Each of Andrew Esiebo’s remarkable photographs provides a penetrating view of Nigerian life, whether the subject is a bustling urban street scene or an untouched forest. But Esiebo’s photographs do more than merely document the artist’s culture; they are beautiful meditations that purposefully use light, shadow, texture, and color in a way that elevates his photographs. They become about so much more than their subject matter.
Esiebo has been outspoken about the challenges faced by African artists, photographers in particular, in reaching a wide audience, free from “the West’s preconceived ideas of our continent.” He credits the democratization of digital platforms with his ability to break free from the West’s expectations of what African photography “should” look like. As he says, “I believe that my photographs are a clear reflection of my own vision of the daily realities of the country and the continent where I live in. These are images that until now have not been allowed to pass through the traditional gatekeepers of international media. Thanks to new digital platforms like Instagram and other image sharing apps, some of these trapped daily realities are becoming more visible.”
In 2010, he was selected for the Road to twenty ten project to form an All-Africa Dream Team of 16 journalists / Photographers to provide alternative stories from the World Cup in South Africa. His work has been exhibited at the Havana and Sao Paulo biennials, the Guangzhou Triennial in Beijing, the Chobi Mela V Photo Festival in Bangladesh, the Noorderlitch Photo Festival in The Netherlands, African Photography Encounters in Mali and the Lagos Photo Festival among others. His works have been published in books, magazine and websites such as guardian.co.uk, Marie Claire Italia, Time Out Nigeria, Mail & Guardian online, Laia Books, Geo-Lino, KIT and African style magazine Arise.
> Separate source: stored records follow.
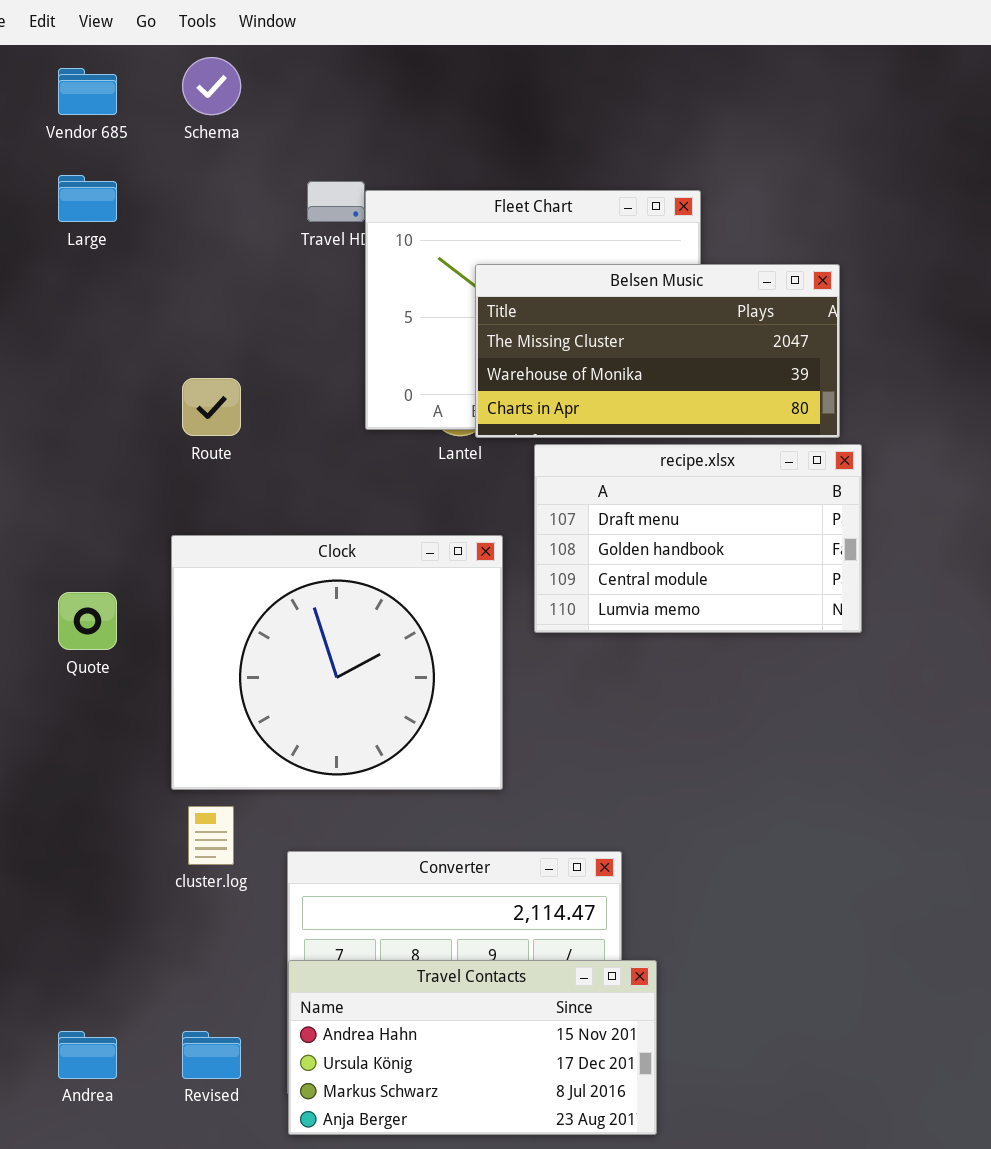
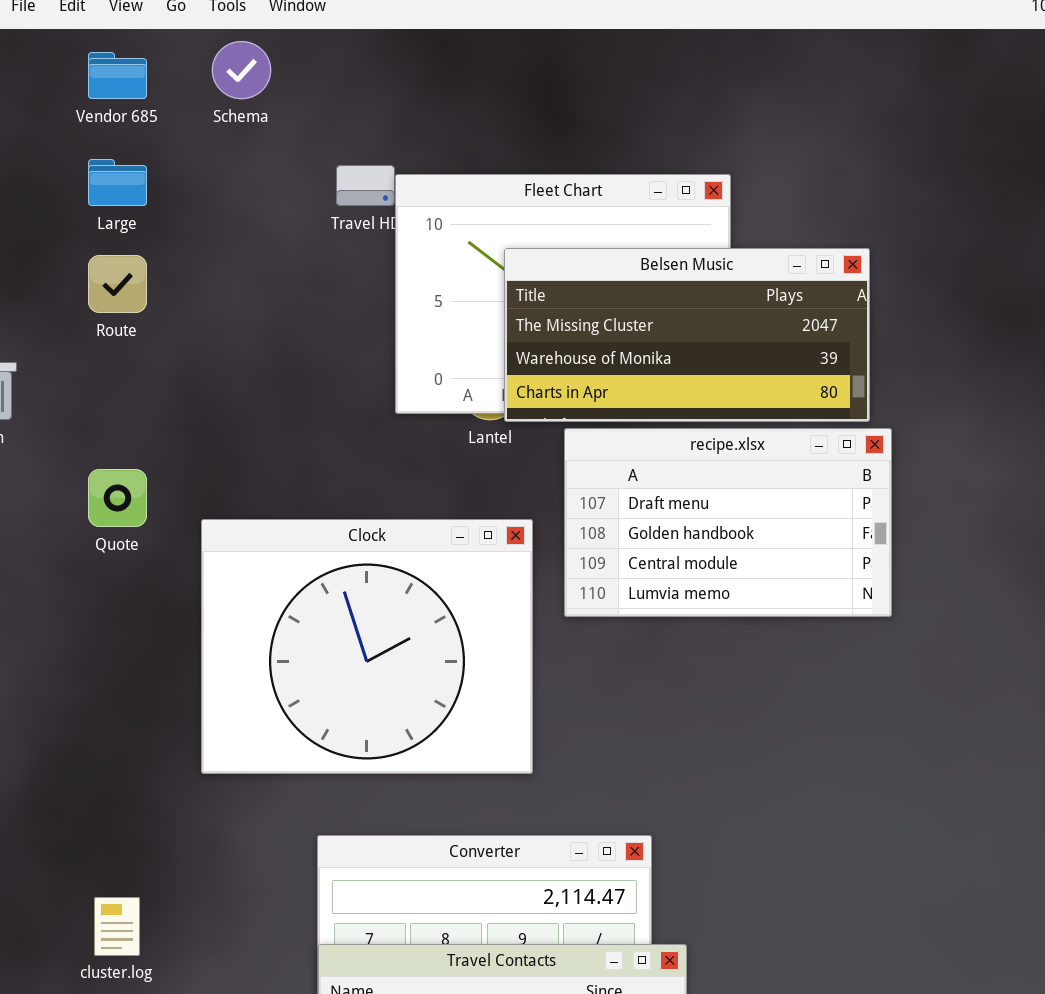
Route: [182,378,241,436] -> [88,255,147,313], moved
Quote: [58,592,117,650] -> [88,469,147,527], moved
cluster.log: [188,806,234,865] -> [94,897,140,956], moved

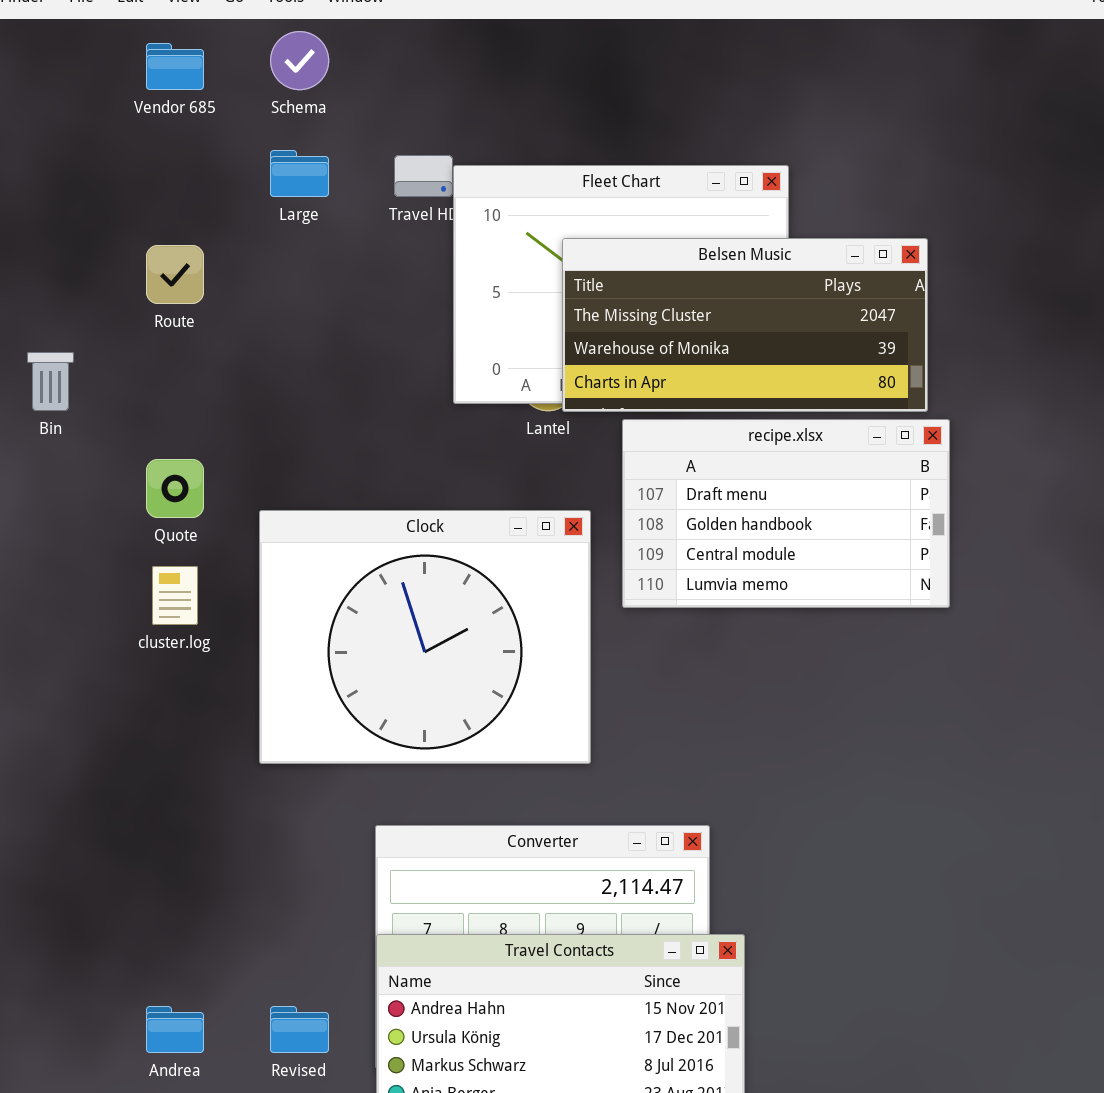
Large: [88,159,147,206] -> [270,150,329,197], moved
cluster.log: [94,897,140,956] -> [152,566,198,625], moved

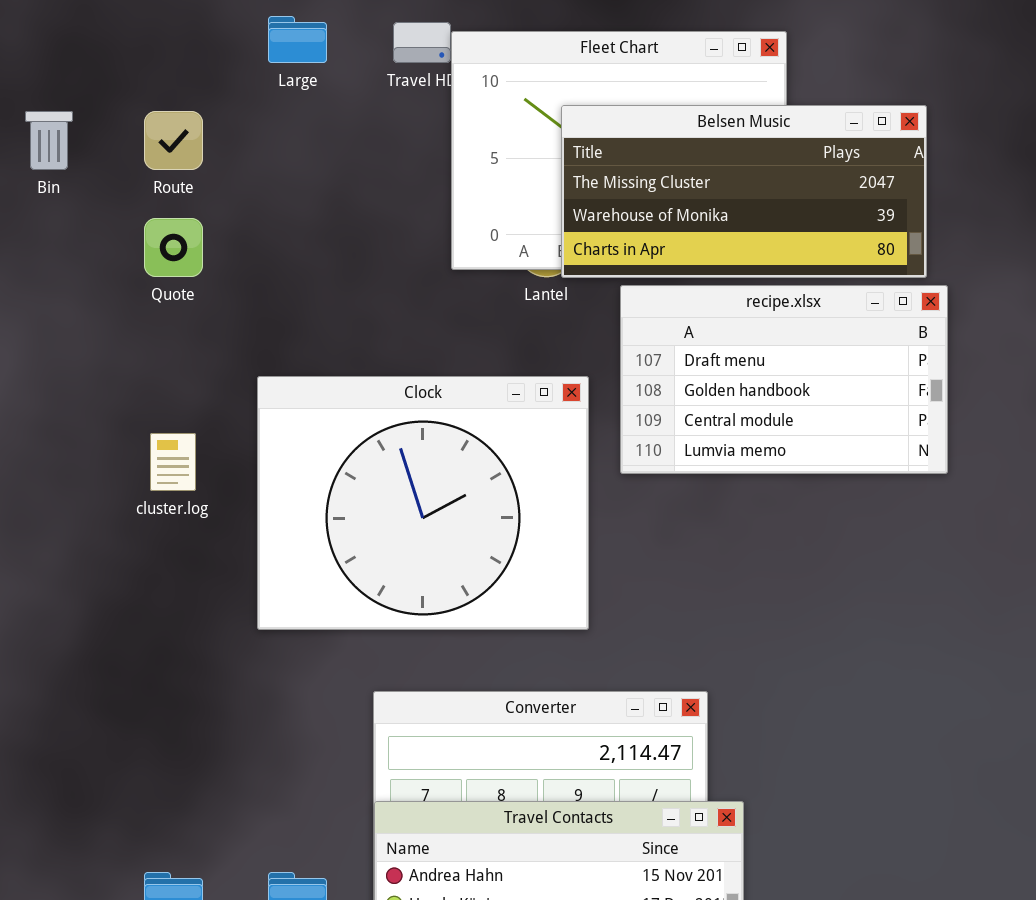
Bin: [27,352,74,411] -> [25,111,73,170], moved
Quote: [146,459,204,518] -> [144,218,203,277], moved

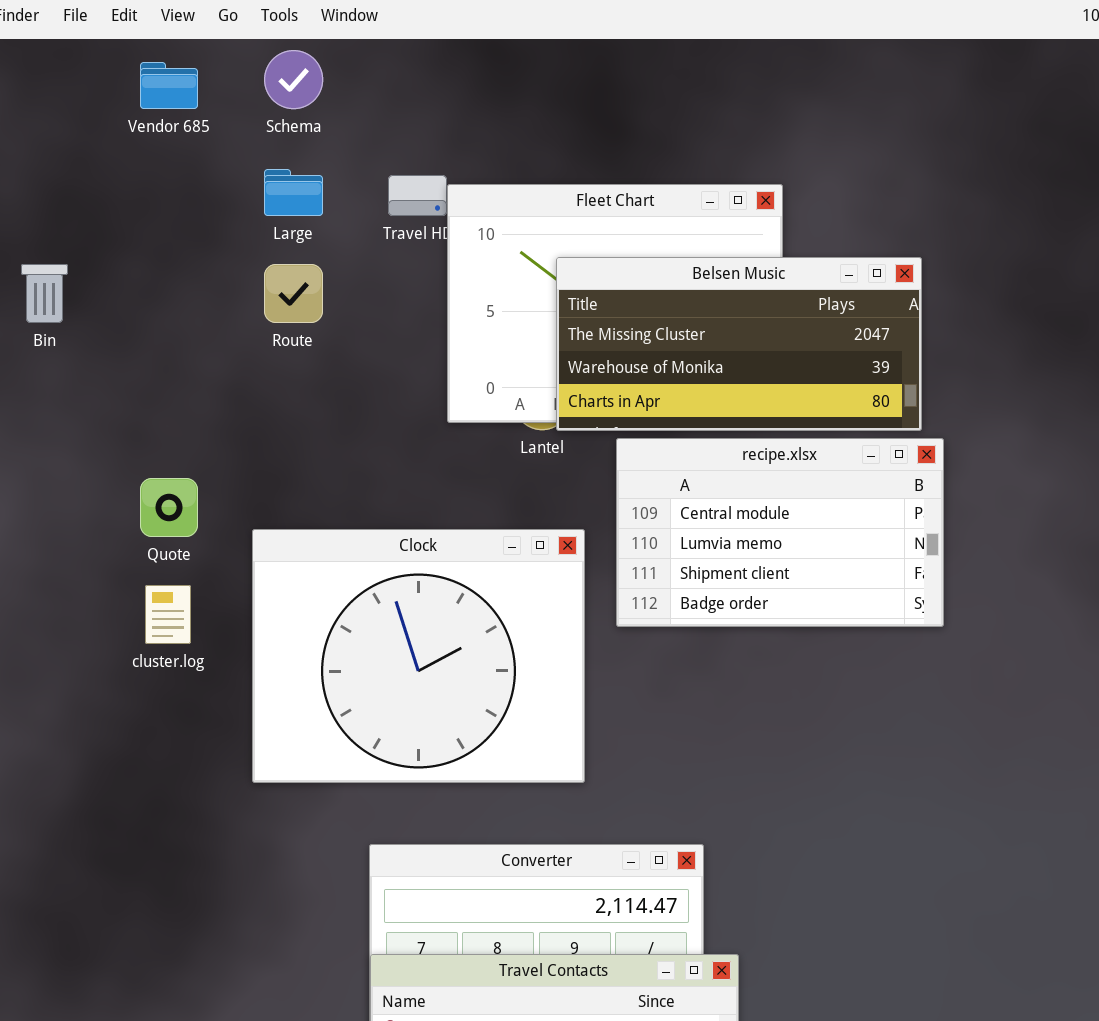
Route: [144,111,203,170] -> [264,264,323,323], moved
Quote: [144,218,203,277] -> [140,478,198,537], moved
recipe.xlsx: [620,285,948,474] -> [616,438,944,627], scrolled down 2 rows

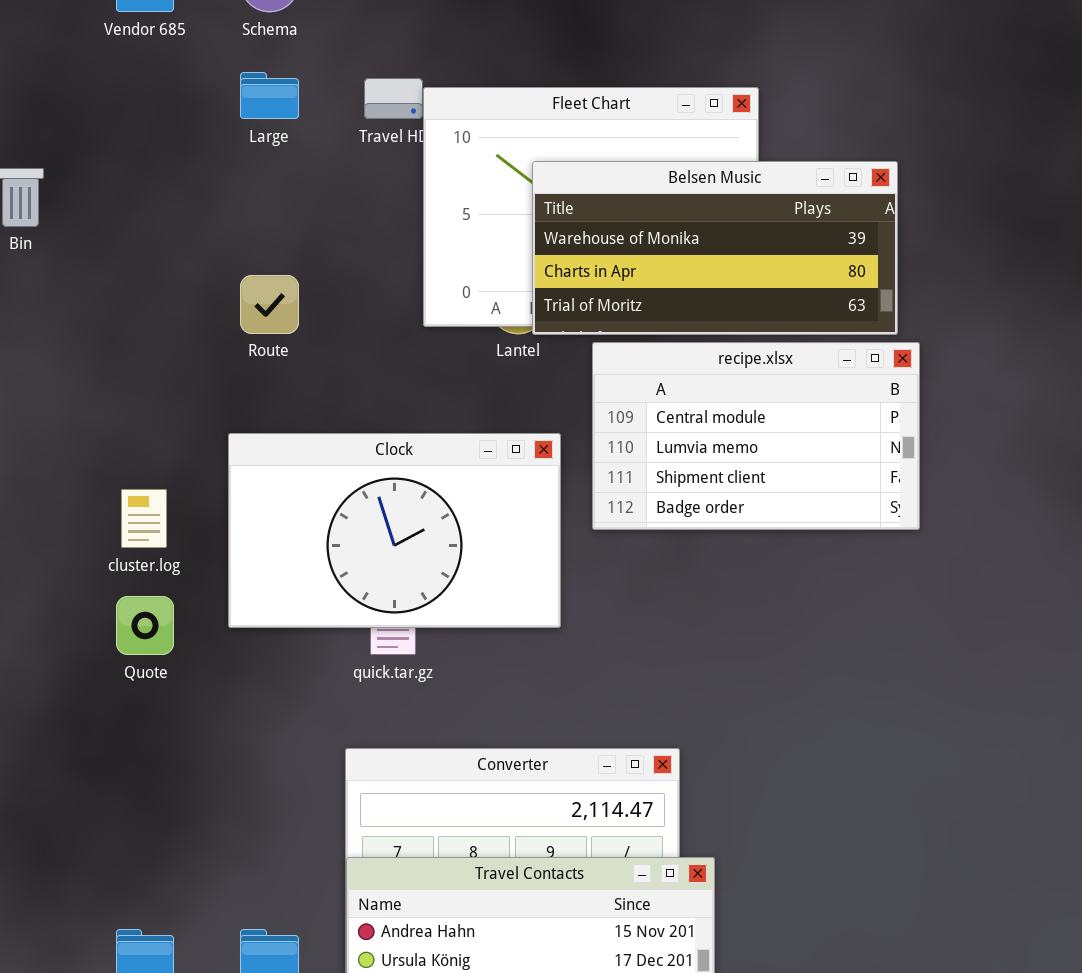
Belsen Music: [556,257,922,431] -> [532,161,898,335], scrolled down 1 row
Route: [264,264,323,323] -> [240,275,299,334], moved
Quote: [140,478,198,537] -> [116,596,174,655], moved
Clock: [252,529,585,783] -> [228,433,561,628], resized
Esiebo has completed a number of artistic residencies including a five-month stay in Paris under Cultures France’s Visa Pour Creation, a three-month residency at the Gasworks in London as part of the Africa Beyond programme and a three-month residency at the Gyeonggi Creation Center in South Korea from December 2011. He is the initiator and co-organizer of “My Eye, My World”, a participatory photography workshop for socially-excluded children in Nigeria.